No. 1 son has finally left home for the joys of student flat land... (is there a special shop that sells horrible carpet just for landlords?)... 

Anyway does anyone have suggestions for best options for TV/broadband for a student?  Don't want to be stuck in to long contracts as he'll only be there till summer.

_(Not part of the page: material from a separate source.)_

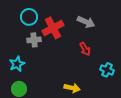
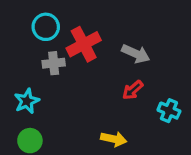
gray arrow: (86, 22) -> (136, 54), moved
red arrow: (85, 49) -> (133, 90), moved, turned 80

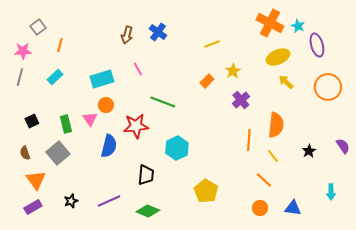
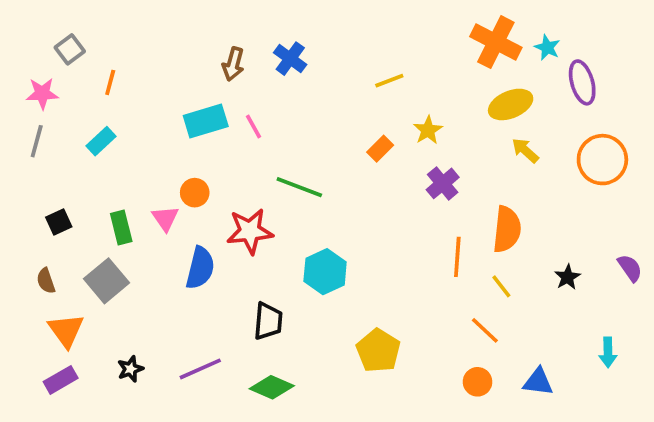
cyan rectangle: (102, 79) -> (206, 121), moved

I don't use any of these TV packages (had a satellite fitted years ago for freeview) so not really sure what's the best option.


----------



## Guns N Roses (3 Sep 2013)

I would suggest a Saorview box for the TV and a mobile laptop dongle for broadband.


----------



## Thirsty (3 Sep 2013)

Saorview would just give him the Irish channels though?  Mind you I'm inclined to think it's good enough for 'im!


----------



## Leo (3 Sep 2013)

They could use Netflix or other streaming services over broadband to supplement Saorview.


----------



## Slim (3 Sep 2013)

Thirsty said:


> Saorview would just give him the Irish channels though? Mind you I'm inclined to think it's good enough for 'im!


 SAorview picks up main UK stations also but Freeview does not pick up Saorview!


----------



## Thirsty (3 Sep 2013)

Ah right... fair enough so... might be nice & offer to buy TV & leave him sort out broad band!


----------



## Guns N Roses (3 Sep 2013)

Don't forget the TV licence.


----------



## SparkRite (3 Sep 2013)

Slim said:


> SAorview picks up main UK stations also but Freeview does not pick up Saorview!



Youe are mistaking there Slim, Saorview DOES NOT recieve any UK channel/s, only Irish ones. (Edited to add , notwithstanding signal overspill)

http://www.saorview.ie/what-is-saorview/

Also Freeview is not available in southern Ireland, (Edited to add , notwithstanding signal overspill) where as FreeSat is, and will indeed recieve in excess of 100 channels.


----------



## jdwex (3 Sep 2013)

If you have a good enough external aerial in most parts of Dublin a saorview box can decode the UK channels.


----------



## Thirsty (3 Sep 2013)

External aerial not going to happen and I'm not paying to put up sat. dish.

Back to the drawing board so...


----------